Low oil prices put ONGC Videsh in a bind
28 Jan 2016
The chance to grab up cheap assets after oil's collapse to the lowest in 12 years is slipping out of reach for ONGC Videsh Ltd, India's biggest overseas producer.
Oil's rout has erased earnings at ONGC Videsh Ltd, the state-backed overseas energy explorer, threatening the company's aim to more than double output by 2018. Production rose 6 per cent in the year ended March 2015 to 8.87 million tons of oil equivalent, the company reported on its website.
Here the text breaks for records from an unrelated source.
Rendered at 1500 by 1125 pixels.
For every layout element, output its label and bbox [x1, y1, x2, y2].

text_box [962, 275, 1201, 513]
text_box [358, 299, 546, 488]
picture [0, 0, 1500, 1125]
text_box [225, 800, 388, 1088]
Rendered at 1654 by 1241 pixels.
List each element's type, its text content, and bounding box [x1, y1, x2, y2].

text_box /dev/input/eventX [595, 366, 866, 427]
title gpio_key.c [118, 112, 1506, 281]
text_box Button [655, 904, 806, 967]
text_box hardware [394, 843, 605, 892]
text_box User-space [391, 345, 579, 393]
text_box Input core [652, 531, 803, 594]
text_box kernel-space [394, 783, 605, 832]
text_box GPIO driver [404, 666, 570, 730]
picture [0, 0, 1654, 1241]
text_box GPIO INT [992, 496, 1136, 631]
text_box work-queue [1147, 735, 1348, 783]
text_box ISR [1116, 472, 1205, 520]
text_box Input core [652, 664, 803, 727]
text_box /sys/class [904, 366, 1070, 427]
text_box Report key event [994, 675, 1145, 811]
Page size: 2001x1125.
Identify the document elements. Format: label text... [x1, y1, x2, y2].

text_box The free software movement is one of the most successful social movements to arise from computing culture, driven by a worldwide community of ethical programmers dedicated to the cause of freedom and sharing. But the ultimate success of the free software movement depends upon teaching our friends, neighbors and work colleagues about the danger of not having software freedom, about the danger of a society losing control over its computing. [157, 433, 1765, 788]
Oil's collapse has wiped out the company's buying power and has complicated Prime Minister Narendra Modi's efforts to secure supply for a nation that imports most of its oil and natural gas. The company in September agreed to pay $1.27 billion for a 15 per cent stake in OAO Rosneft's Vankor field, one of Russia's largest projects (See: ONGC buys 15% in Russia's Vankor oil field for Rs8,933 crore). That gives it an annual production boost of about 3 million tons.
''When oil prices are low, we get stronger bargaining power,'' Narendra Kumar Verma, managing director of ONGC Videsh, said in an interview with Bloomberg. ''But if we are struggling to manage our own balance sheet, then this opportunity can't be capitalised.''
ONGC Videsh, the overseas investment unit of India's state-run Oil and Natural Gas Corp, reported a loss of Rs184 crore ($27 million) in the first six months of the year ending 31 March, according to its website. The company produced 5.53 million tons of crude and condensate and 3.34 billion cubic meters of gas in the previous full fiscal year.
The company has invested $23.8 billion in oil and natural gas assets outside India since its creation in 1965 until last year. It plans to increase output to 20 million tons of oil equivalent by March 2018 and 60 million tons by 2030, according to its annual report last year.
''It doesn't have the appetite for another big ticket acquisition anytime soon, unless the government forces it to do so,'' said Dhaval Joshi, a Mumbai-based analyst at Emkay Global Financial Services Ltd. ''There is a lot of pressure on output and margins are low.''
Last week, Moody's Investors Service put the credit ratings of ONGC Videsh and its parent on review for downgrade along with several other energy companies around the world after the slump in oil prices. The ratings agency expects the slower recovery in prices will lead to lower cash flows for oil producing companies such as ONGC, leading to financial stress.